Sixty-five percent of undergraduates take on debt to complete their degrees – again, excellent long form analysis on this phenomenon has been written. Median starting wages have stayed static as debts have risen, and not just debt in a broad sense, but high-interest debt to government-monopoly lenders. Student debt isn’t dischargeable in bankruptcy, and missed payments may result in garnishing not just of wages but of opportunities. Students with delinquent federal loans can be denied public jobs, the right to run for office, subsidized housing or health insurance, professional licenses, and dozens more “benefits,” held over the heads of students like a congressionally sanctioned sword of Damocles. 

In Georgia, where I taught at a flagship state university, many students attended their first semester or two of college on the “HOPE scholarship.” When their GPAs dipped below required standards (far more common for engineering or biology students than for sculpture or drama) that funding would disappear instantly. In their pleas for higher grades, or in hushed voices near finals, students would talk about the devastation of “losing Hope”

For many, a semester or two of funded college would be all they’d get to attend, regardless of how much additional debt or sunk costs in housing and books they’d been convinced to take on. Without a degree, that time was wasted, and so were thousands of dollars they could ill-afford to lose. It makes little difference to the university, because another cohort of freshmen – 120,000 every year in Georgia – would be showing up the following August, flush with funding.

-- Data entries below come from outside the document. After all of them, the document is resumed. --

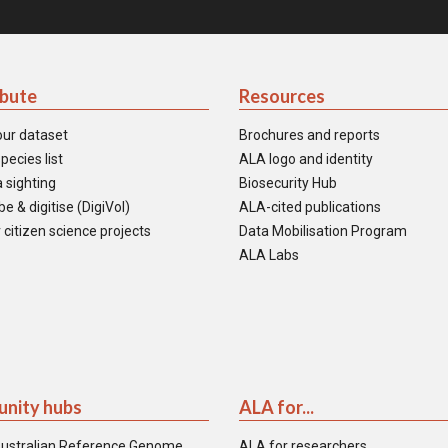
ibute
Resources
our dataset
Brochures and reports
pecies list
ALA logo and identity
 sighting
Biosecurity Hub
e & digitise (DigiVol)
ALA-cited publications
 citizen science projects
Data Mobilisation Program
ALA Labs
nity hubs
ALA for...
ustralian Reference Genome
ALA for researchers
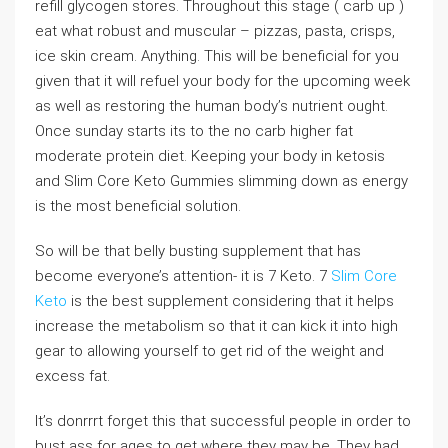
refill glycogen stores. Throughout this stage ( carb up )
eat what robust and muscular – pizzas, pasta, crisps,
ice skin cream. Anything. This will be beneficial for you
given that it will refuel your body for the upcoming week
as well as restoring the human body’s nutrient ought.
Once sunday starts its to the no carb higher fat
moderate protein diet. Keeping your body in ketosis
and Slim Core Keto Gummies slimming down as energy
is the most beneficial solution.
So will be that belly busting supplement that has
become everyone’s attention- it is 7 Keto. 7
Slim Core
Keto
is the best supplement considering that it helps
increase the metabolism so that it can kick it into high
gear to allowing yourself to get rid of the weight and
excess fat.
It’s donrrrt forget this that successful people in order to
bust ass for ages to get where they may be. They had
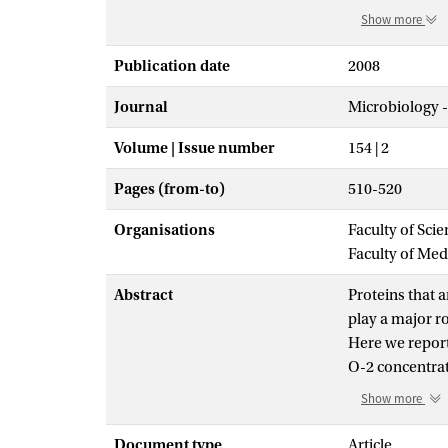
Show more
Publication date
2008
Journal
Microbiology 
Volume | Issue number
154 | 2
Pages (from-to)
510-520
Organisations
Faculty of Sci
Faculty of Me
Abstract
Proteins that a
play a major ro
Here we report 
O-2 concentrati
simulative med
Show more
N-2, reflectin
exclusively in 
Document type
Article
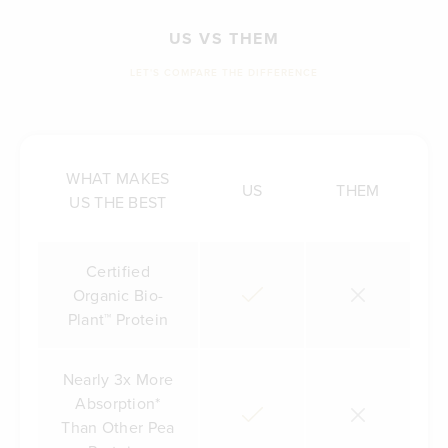
US VS THEM
LET'S COMPARE THE DIFFERENCE
WHAT MAKES
US
THEM
US THE BEST
Certified
Organic Bio-
Plant™ Protein
Nearly 3x More
Absorption*
Than Other Pea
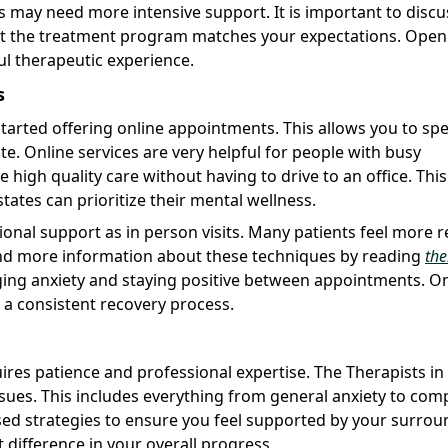
s may need more intensive support. It is important to discu
 that the treatment program matches your expectations. Open
l therapeutic experience.
s
tarted offering online appointments. This allows you to sp
. Online services are very helpful for people with busy
e high quality care without having to drive to an office. This
states can prioritize their mental wellness.
ional support as in person visits. Many patients feel more 
ind more information about these techniques by reading
the
ging anxiety and staying positive between appointments. On
 a consistent recovery process.
res patience and professional expertise. The Therapists in
ssues. This includes everything from general anxiety to com
ed strategies to ensure you feel supported by your surrou
 difference in your overall progress.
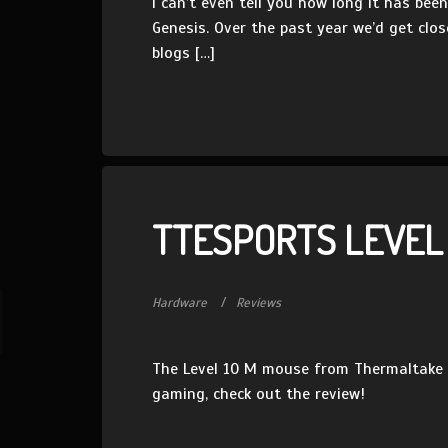
I can’t even tell you how long it has be
Genesis. Over the past year we’d get clos
blogs […]
TTESPORTS LEVEL
Hardware
Reviews
The Level 10 M mouse from Thermaltake h
gaming, check out the review!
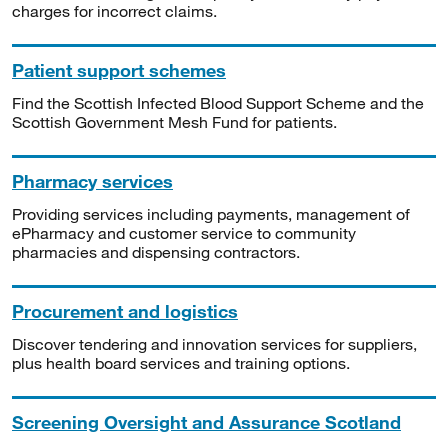
charges for incorrect claims.
Patient support schemes
Find the Scottish Infected Blood Support Scheme and the
Scottish Government Mesh Fund for patients.
Pharmacy services
Providing services including payments, management of
ePharmacy and customer service to community
pharmacies and dispensing contractors.
Procurement and logistics
Discover tendering and innovation services for suppliers,
plus health board services and training options.
Screening Oversight and Assurance Scotland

Many students go to college believing it is the key to a middle class life. And for most, getting the degree still pays off. But 25 percent of college degrees have a negative return on investment, led by sociology, religious studies, and fine arts. 41 percent of college graduates work in a job that didn’t require a degree. Meanwhile, a chronic shortage of skilled tradespeople has meant highly paid, non-degree, technical jobs going unfilled.

Examining our Options

The culture and structure of higher education, often in response to public policy aimed at “fixing” something, have fundamentally changed the value proposition of a college education. Many young people will benefit, financially, socially, materially, intangibly, by the college experience, but it’s important to be clear-eyed about what that experience – both during and after – will look like. College can’t continue to be treated as a “right for everyone” default option. The costs are simply too high, and the trade-offs too difficult to measure. 

Whether colleges can begin to reverse these trends – treat faculty as skilled professionals, who shape student experience; cut down administrative costs; and improve educational and professional outcomes for their graduates – remains to be seen. As among younger students, educational entrepreneurs are creating alternative paths and customized solutions that may eclipse much of college’s original value proposition. There is reason to be optimistic about education, if not necessarily about traditional universities. 

In the meantime, millions of U-Hauls will fan out to dorms across the county, packed not only with dreams, but uncertainty and unease.